# Aim of the task
Format the lines below as a JSON list of strings, one string per line, leaving out blank lines and the pictures.
Start of Material to process
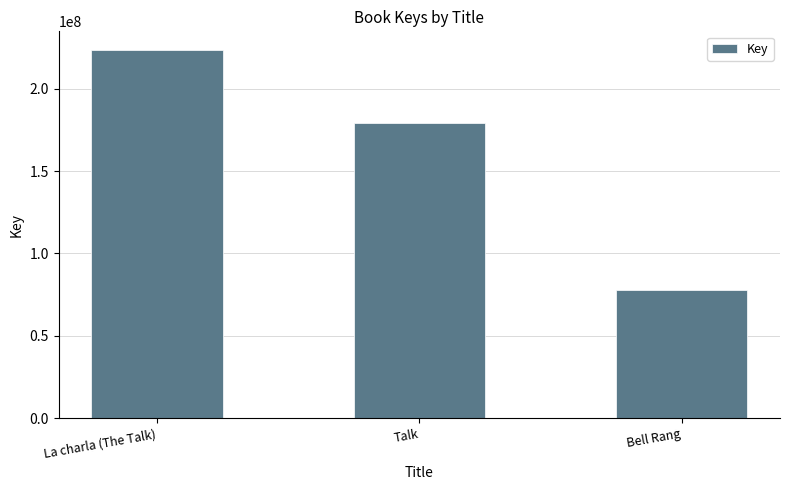

True or false: the data shows 179209030 at Talk.

True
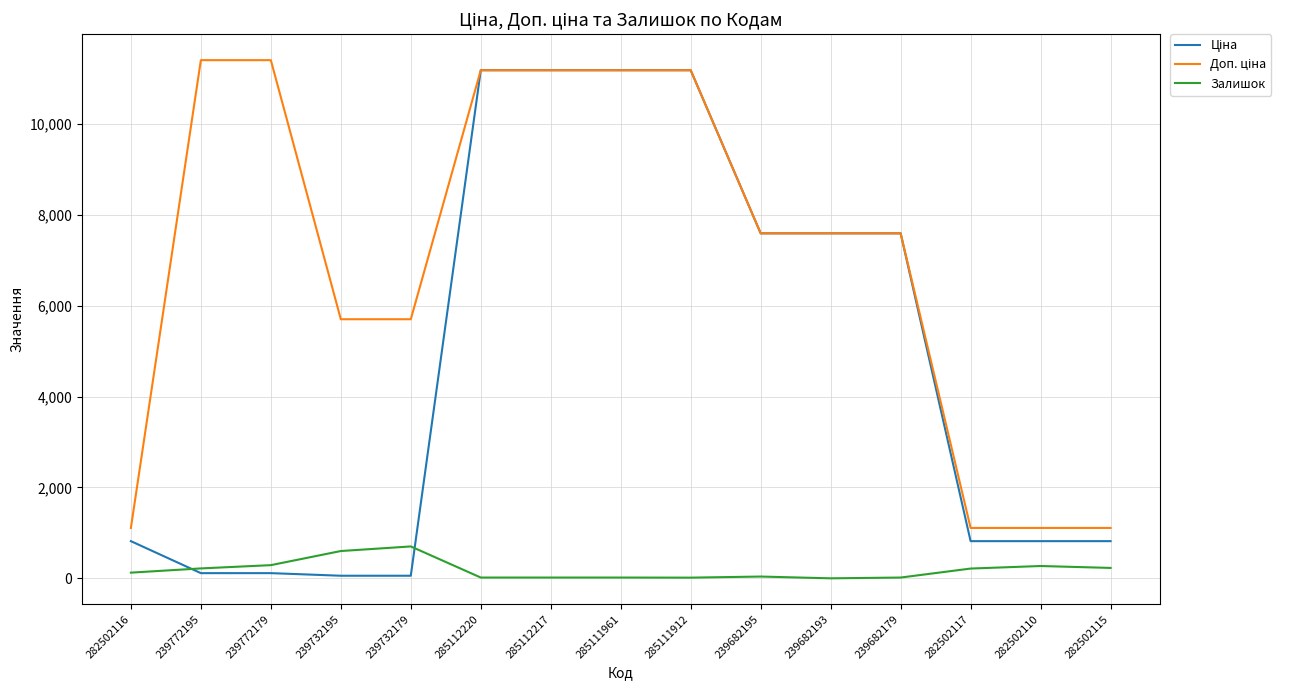

What is the greatest value displayed?

11410.0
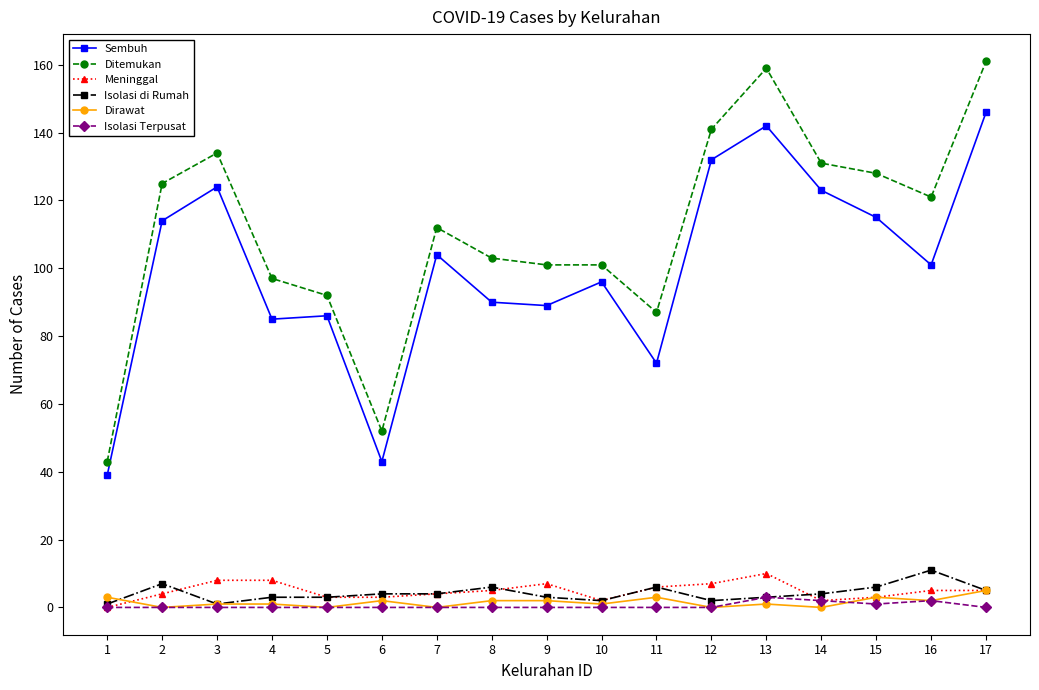

Does the chart display data point markers on the line(s)?

Yes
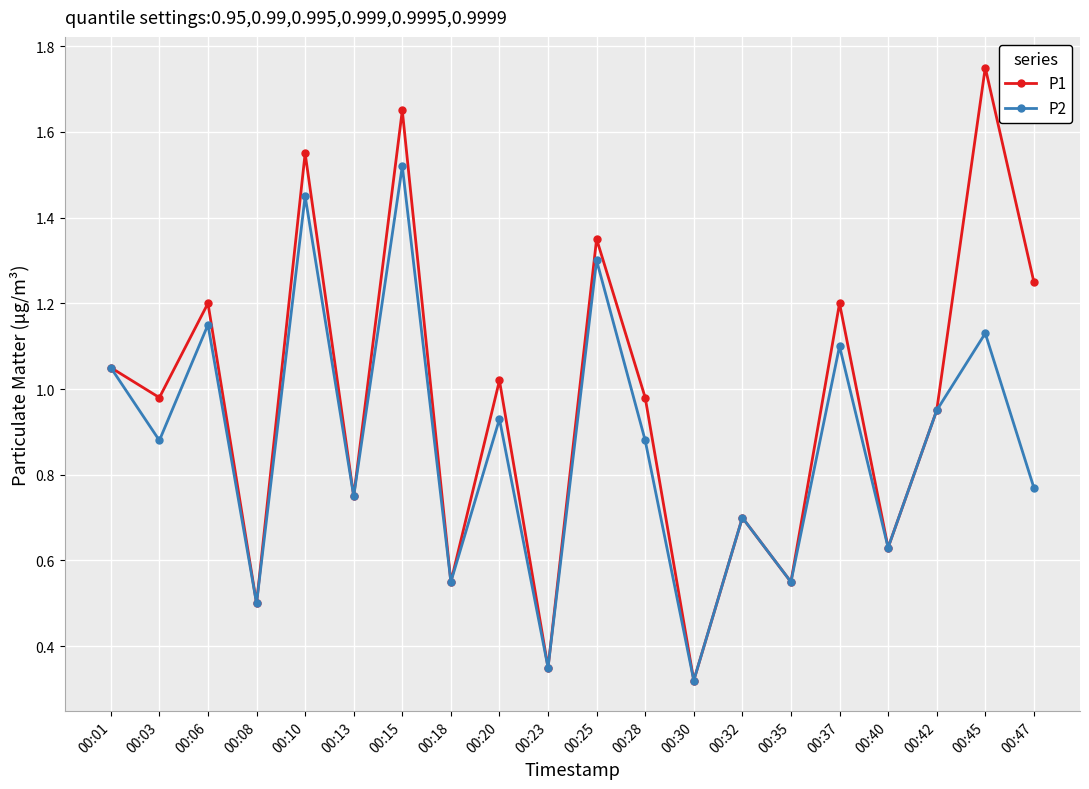

What is the value of the P2 point at the 11th from the left?

1.3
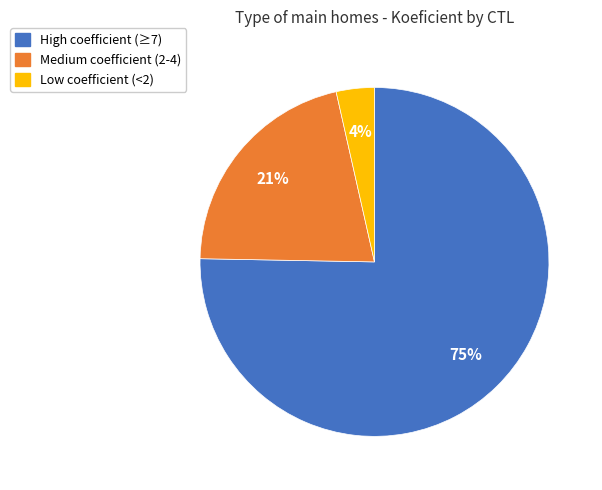

Is there a majority slice in this chart?

Yes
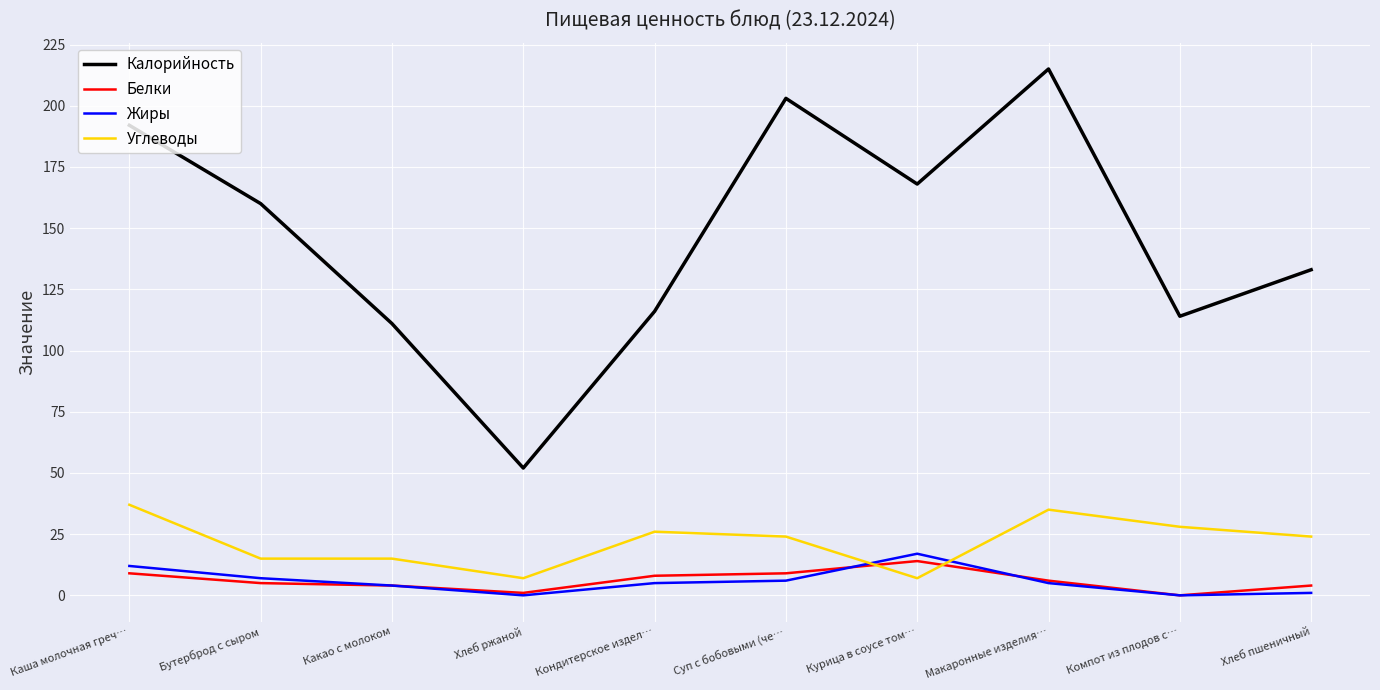

Which label corresponds to the largest value in the chart?

Макаронные изделия…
End of Material to process
# Exercise result
[
  "True or false: the data shows 179209030 at Talk.",
  "True",
  "What is the greatest value displayed?",
  "11410.0",
  "Does the chart display data point markers on the line(s)?",
  "Yes",
  "What is the value of the P2 point at the 11th from the left?",
  "1.3",
  "Is there a majority slice in this chart?",
  "Yes",
  "Which label corresponds to the largest value in the chart?",
  "Макаронные изделия…"
]